Late last month, the Nevada Supreme Court offered a two-for-one ruling on provisions from the state’s 2006 Minimum Wage Amendment (MWA) which have been highly debated for a decade.
For Nevada employees who are offered qualified health insurance, the minimum wage rate is $7.25 per hour; for all other employees the rate is $8.25 per hour. Since the adoption of the MWA, there has been controversy as to whether language like “offer” and “provide” within the constitutional amendment indicates that employers could consider an employee eligible for the lower wage rate if a qualified health plan was merely offered to them, or if the employee is required to make use of the offered insurance for the rate to apply.
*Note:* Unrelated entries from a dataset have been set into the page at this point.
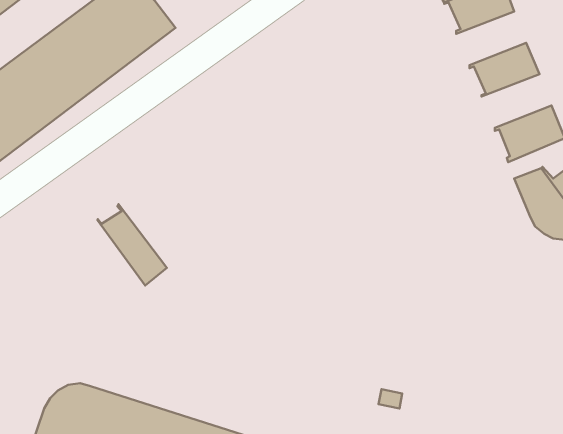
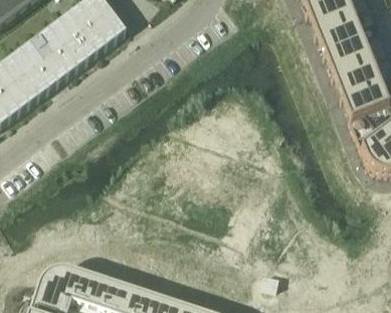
building: none -> [317,17,364,53]
building: none -> [334,59,381,96]
building: [97,204,167,285] -> none

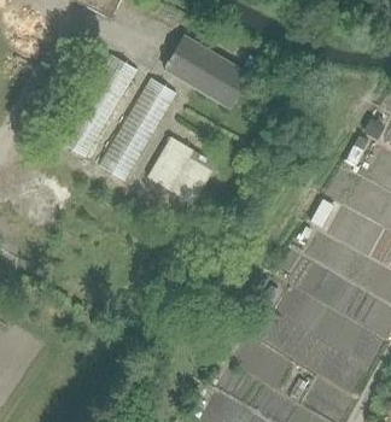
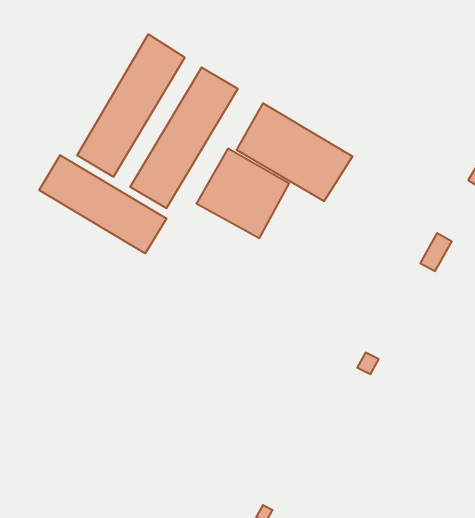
building: [164,35,249,106] -> [236,103,353,201]
building: none -> [39,155,166,253]

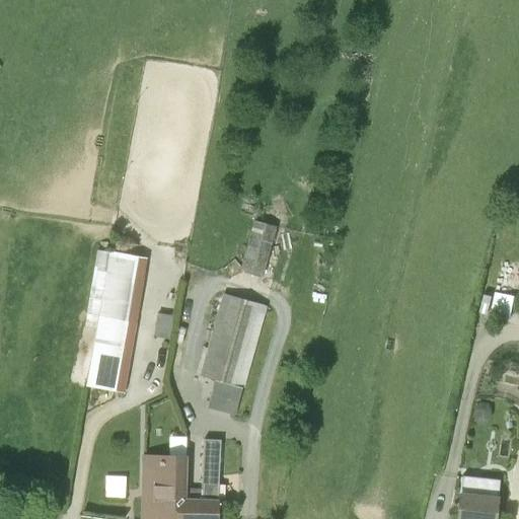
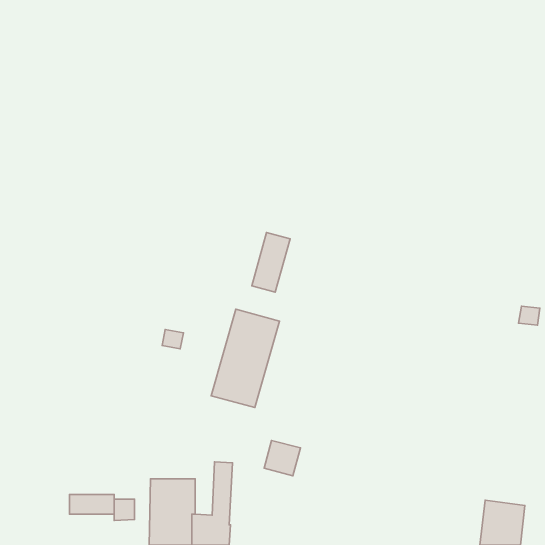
building: [86,251,146,391] -> none
building: [208,380,242,414] -> [264,441,300,476]
building: none -> [69,495,114,514]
In the case of MDC Restaurants LLC v. Eighth Judicial District Court, the Nevada Supreme Court concluded that “the language is plain,” pointing out that the contested terms are defined within the amendment itself: “Offering health benefits within the meaning of this section shall consist of making health insurance available to the employee and the employee’s dependents at a total cost to the employee for premiums of not more than 10 percent of the employee’s gross taxable income from the employer.”
As such, the law only requires employers to offer qualified health benefits for the lower wage rate to apply, and employees who are offered but do not accept enrollment in a qualified health plan can still be paid the lower-tiered wage. In its unanimous opinion, the court argued that by making health insurance available, an employer has fulfilled their responsibility to either pay a higher rate or offer health benefits as compensation for paying a lower rate. The onus is then on the employee to take advantage of the benefits offered. (However, employers are still required to keep records of which employees decline coverage.)
Although the consolidated employees represented in the case may have been disappointed with the court’s response on that count, the same decision also granted them a victory. The unanimous opinion also referred to the “plain language” of the same passage quoted above to explain the court’s ruling that employee tips do not count towards the employee’s gross taxable income when calculating the 10-percent cap on premiums, as tips from customers do not come “from the employer.” The amendment also specifies that tips received by the employee cannot be credited as part of wages which are required to be paid by the employer, meaning that “tips received by the employee” and “income from the employer” are definitively separate.
Both decisions are considered retroactively applicable. Bradley Schrager, the lawyer who brought suit against the companies represented in the case, says that the workers he represents will be returning to court to argue that health plans offered by the companies did not meet constitutional requirements of “qualified” plans.